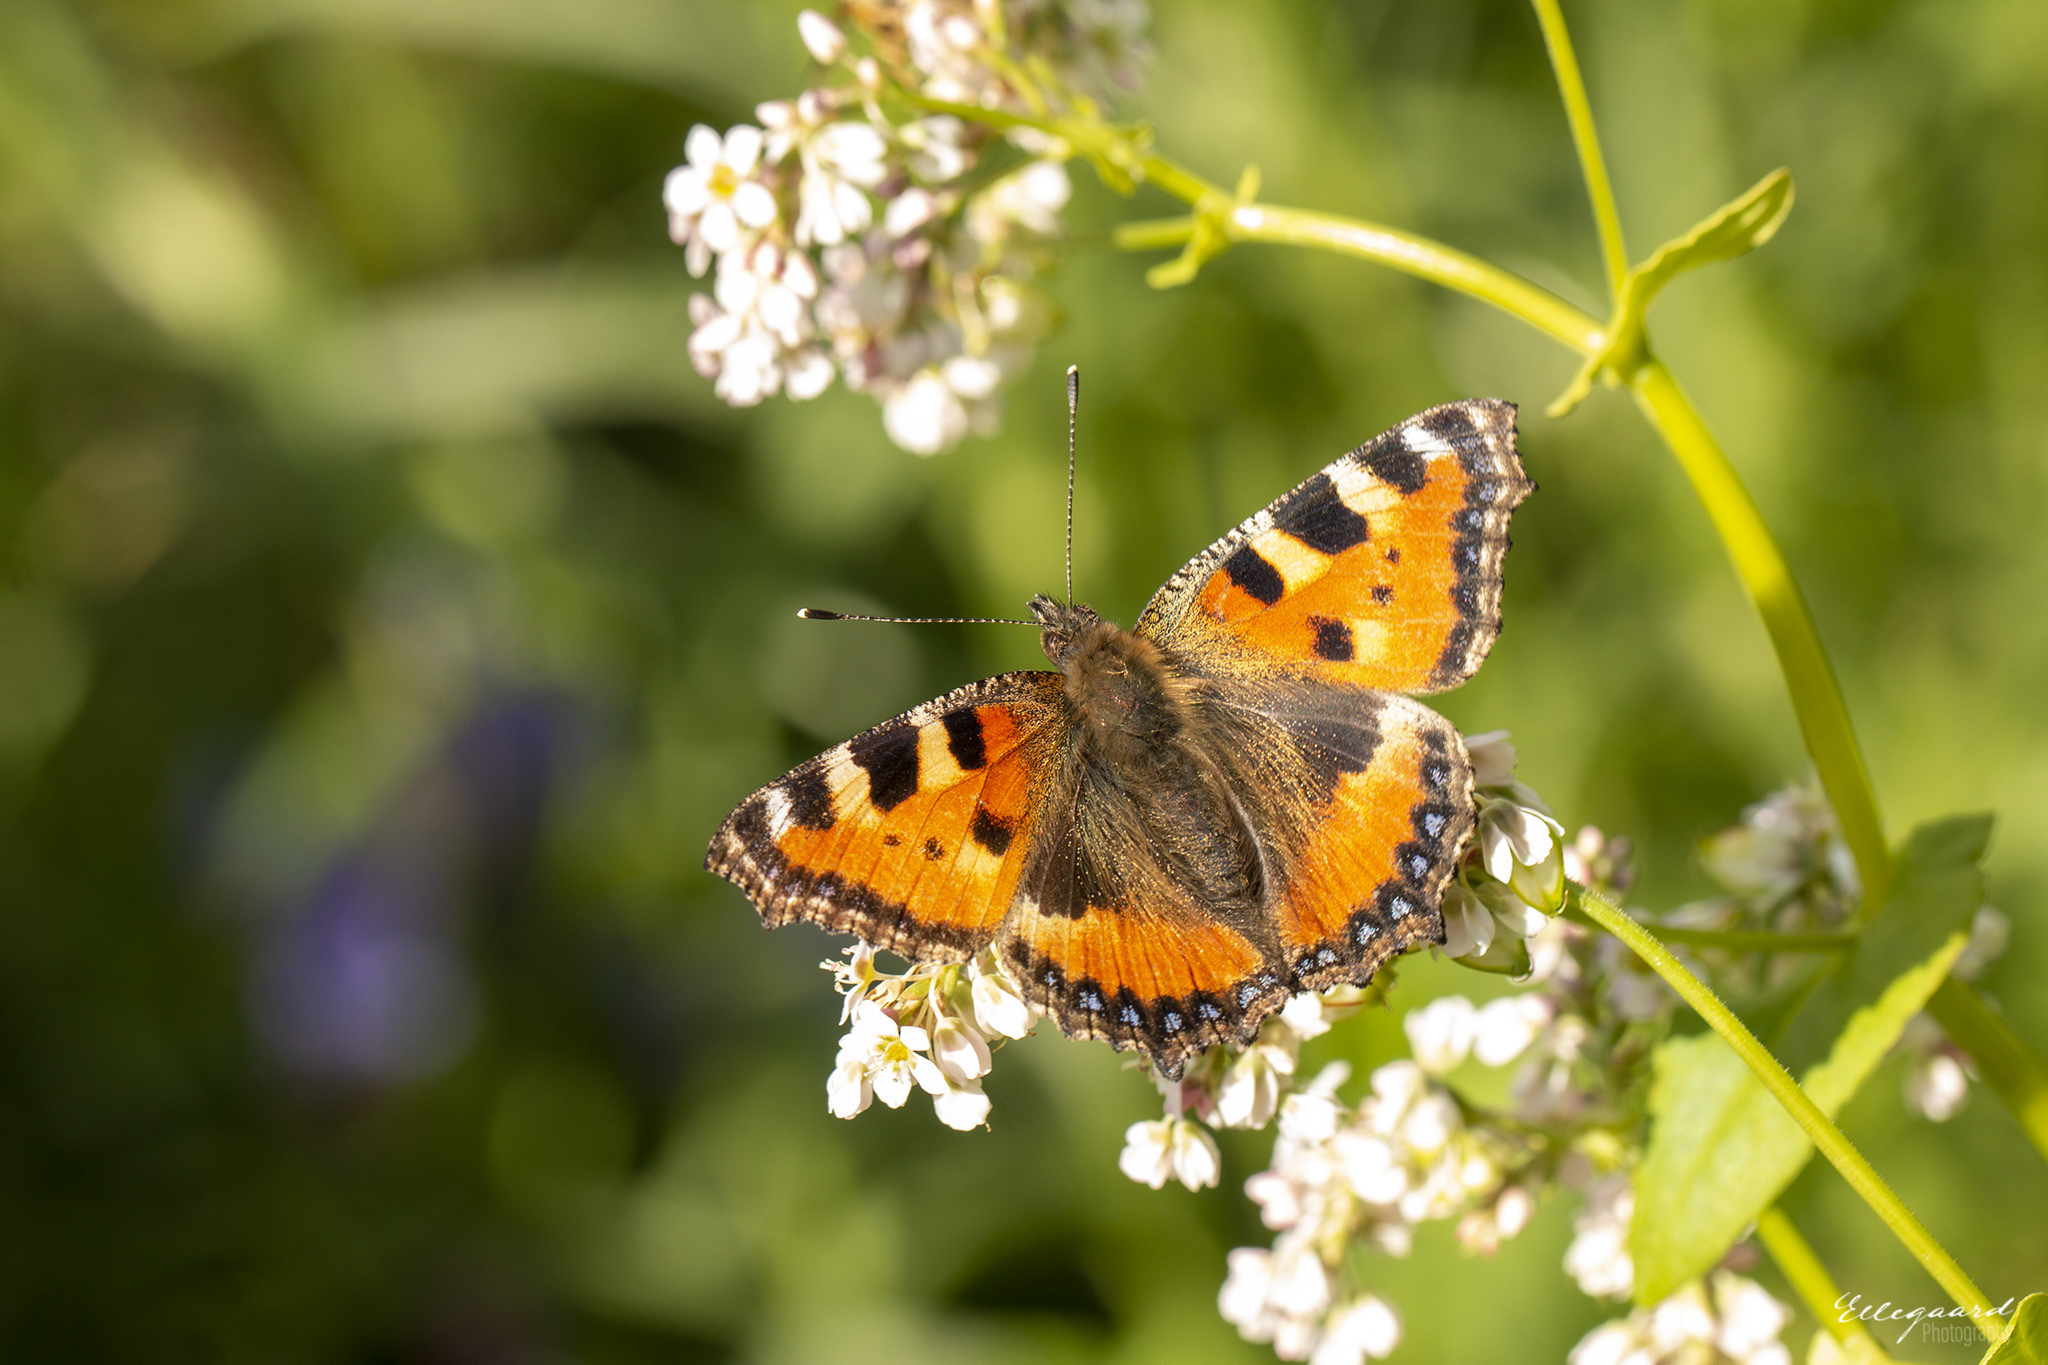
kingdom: Animalia
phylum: Arthropoda
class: Insecta
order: Lepidoptera
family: Nymphalidae
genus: Aglais
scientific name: Aglais urticae
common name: Small tortoiseshell
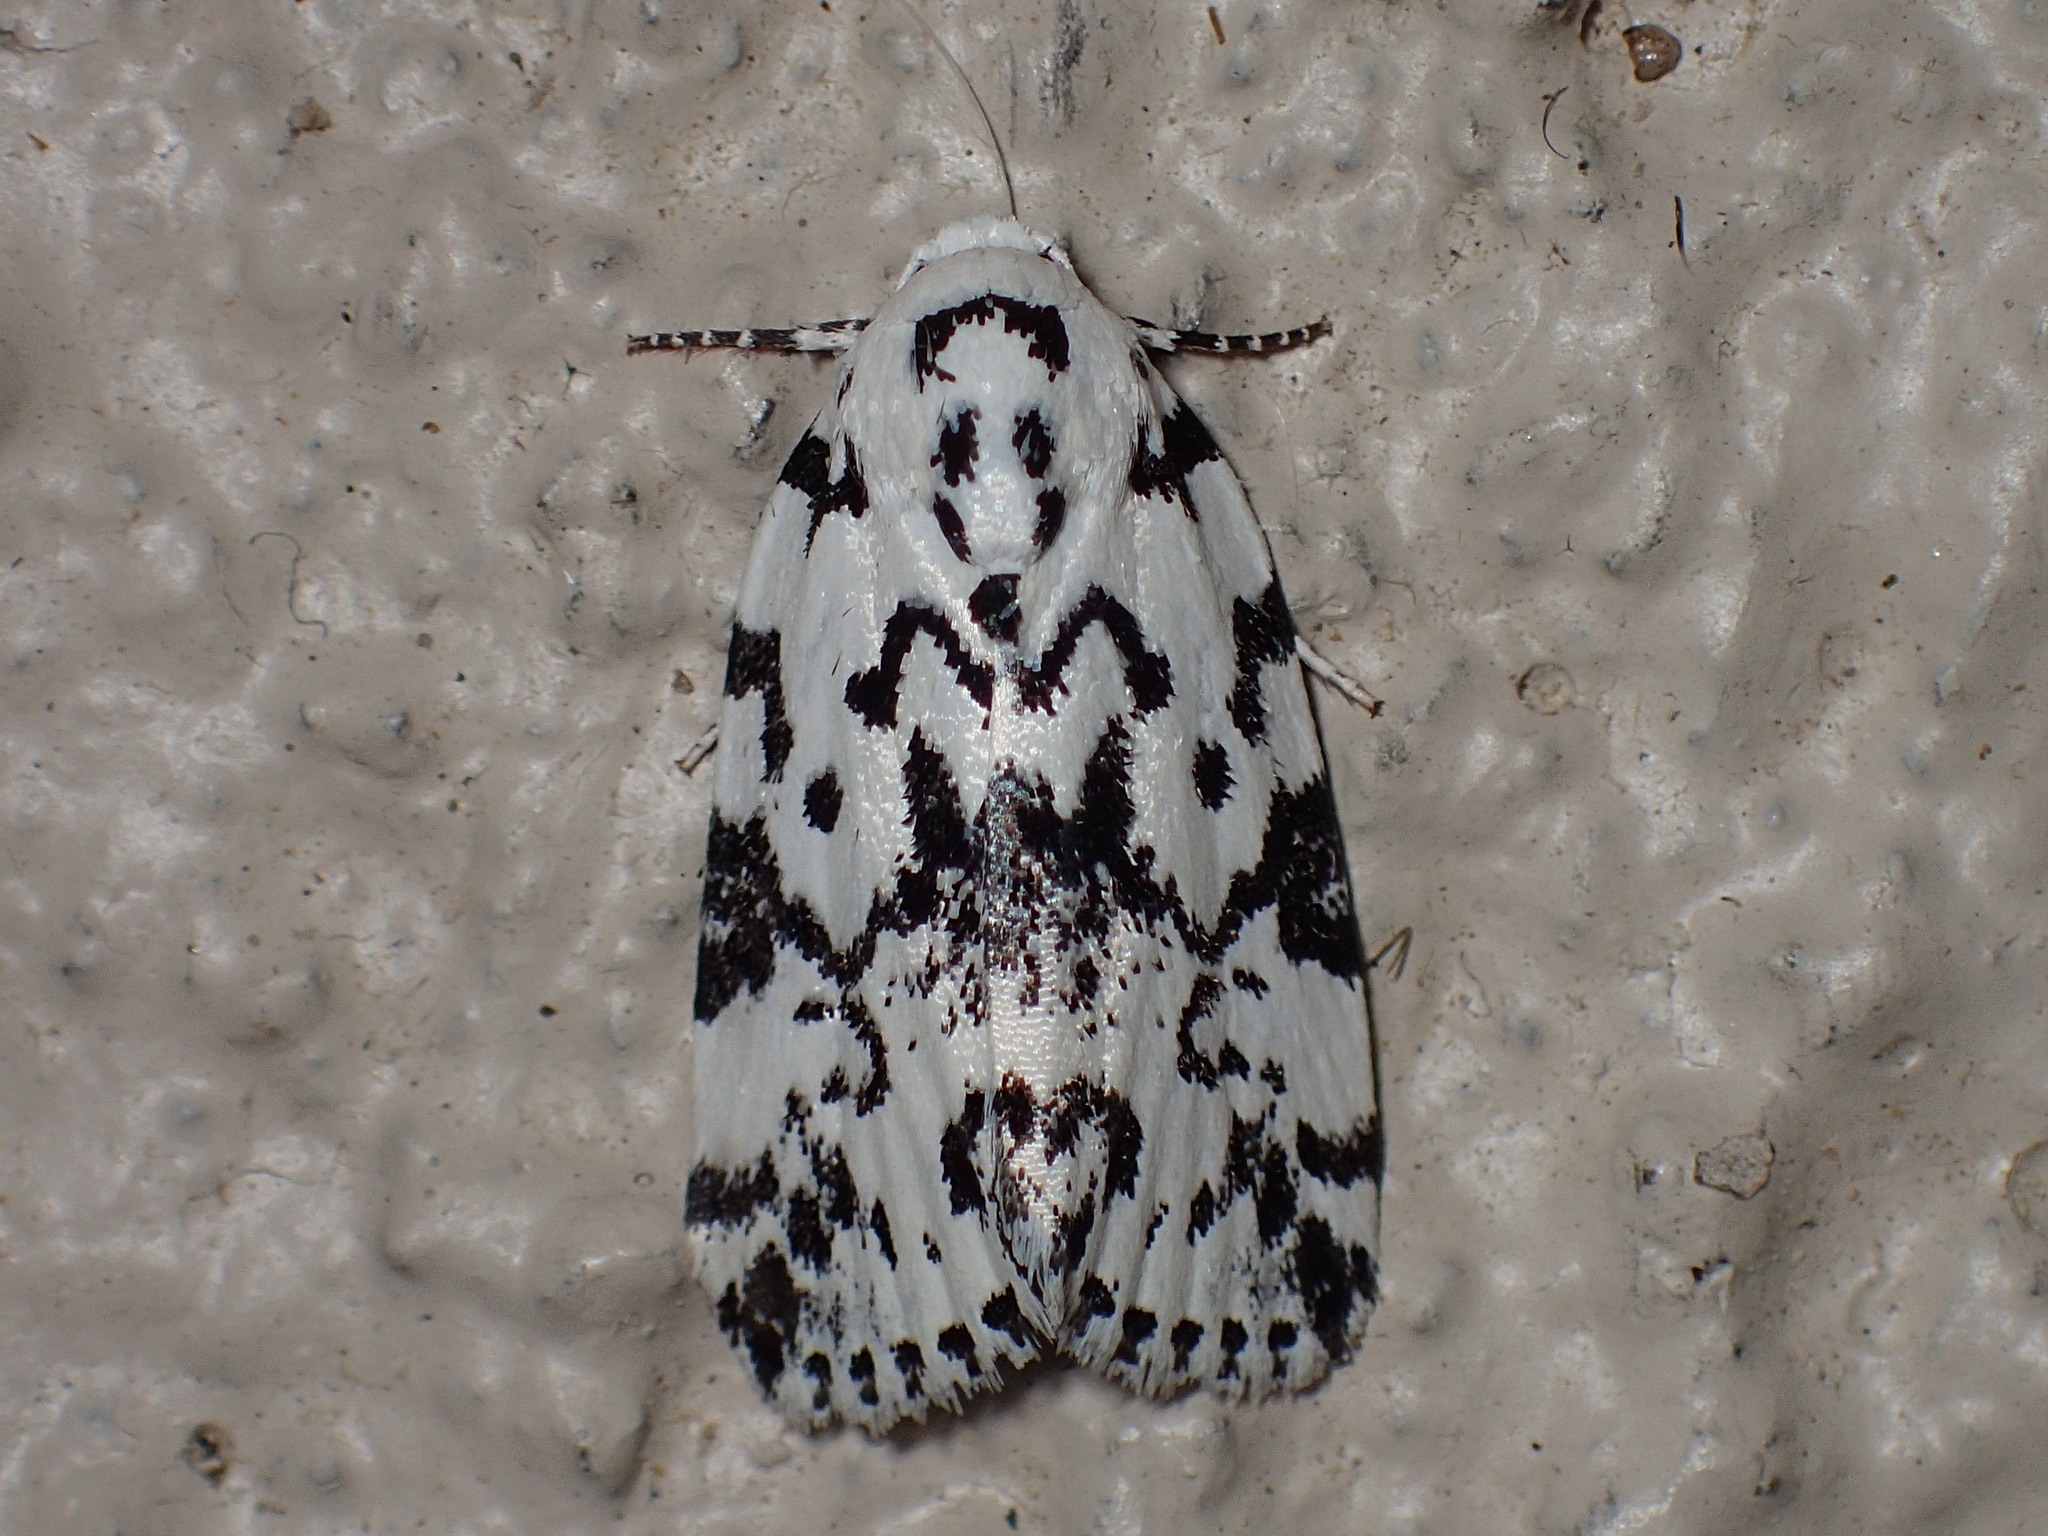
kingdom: Animalia
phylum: Arthropoda
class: Insecta
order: Lepidoptera
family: Noctuidae
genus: Polygrammate
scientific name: Polygrammate hebraeicum
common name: Hebrew moth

:::

* What the task asks:
Pull out every line of the records that contains the word "name", matching case exactly.

* Task result:
scientific name: Aglais urticae
common name: Small tortoiseshell
scientific name: Polygrammate hebraeicum
common name: Hebrew moth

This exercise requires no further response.